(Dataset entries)
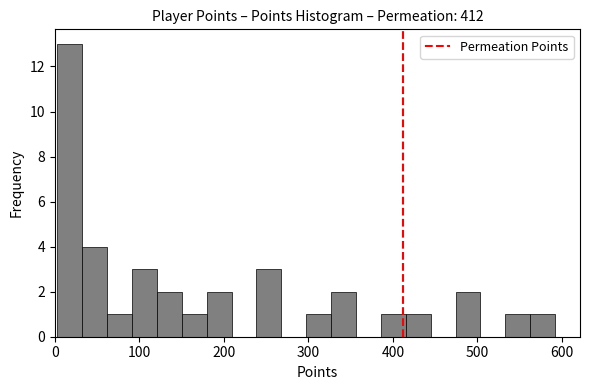

Around what value on the x-axis is the tallest bar? Give the approximate position of its centre, as read against the axis.

20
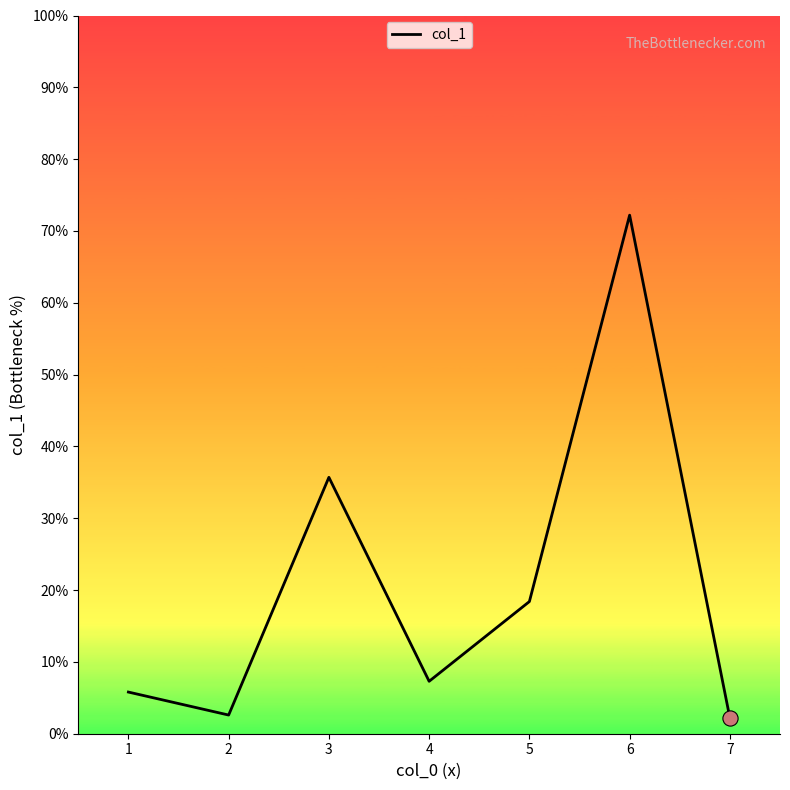

Approximately how many times larger is the value at 5 compared to 1?

3.2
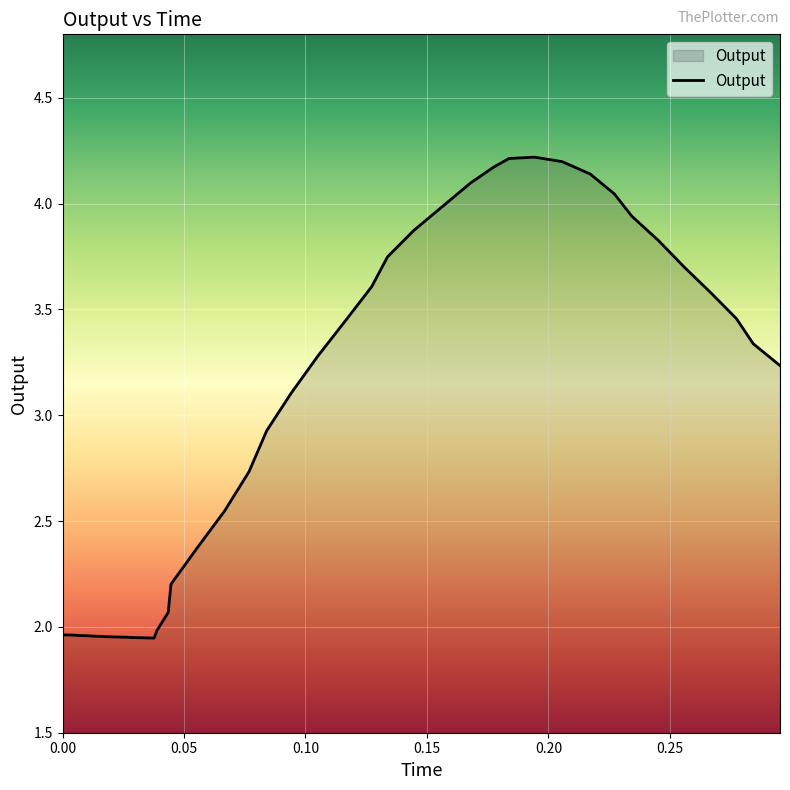

How many lines are shown in the chart?

1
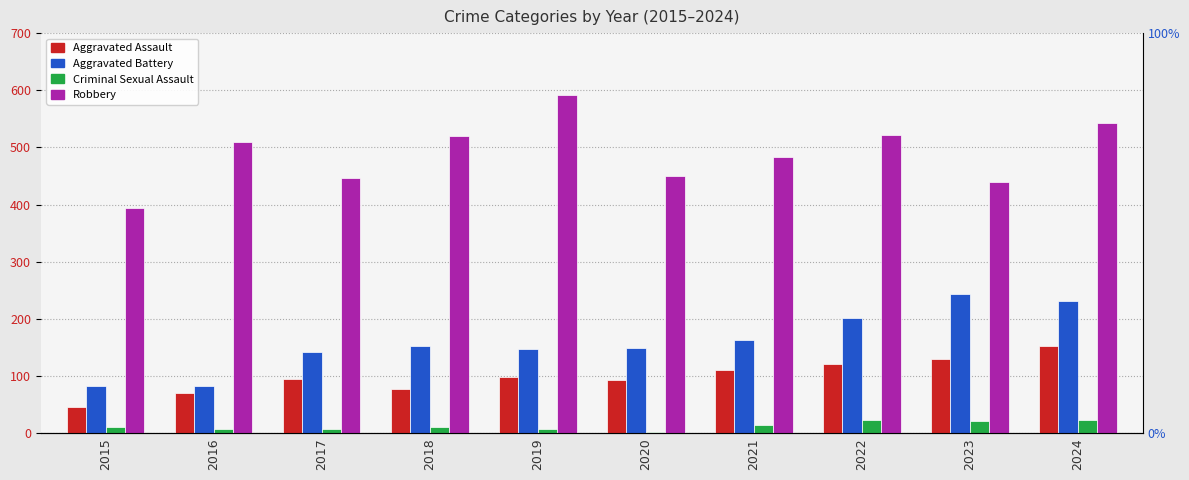

True or false: Robbery has a value of 521 at 2022.

True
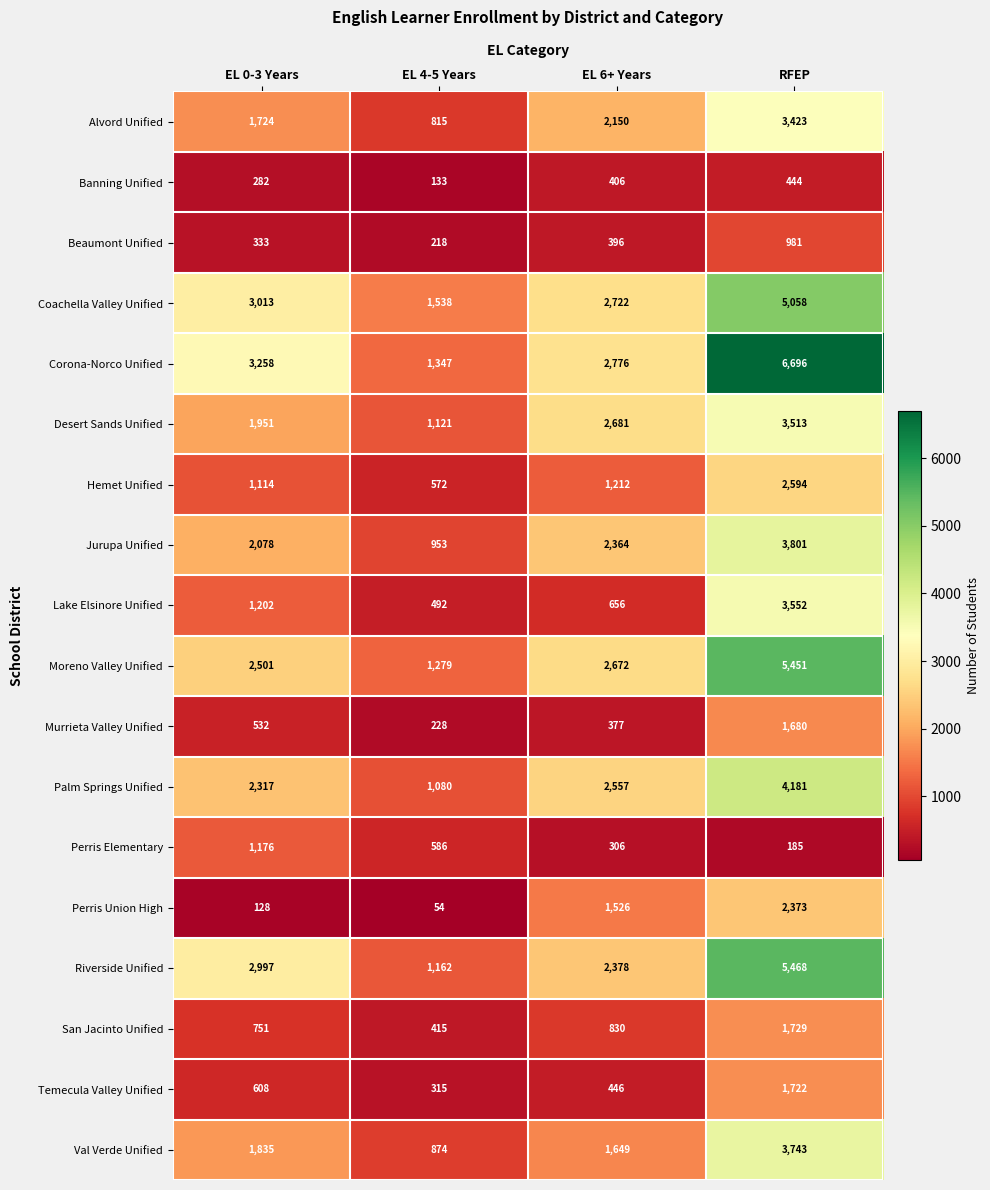

At which category is the sum across all series the highest?

RFEP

#### [Directions for this task]
Update the listing from the line containing "At which category" through the end of the listing, replacing "sum" with "total" and leaving all else unchanged. Reproduce only those lines.

#### [The completed task]
At which category is the total across all series the highest?

RFEP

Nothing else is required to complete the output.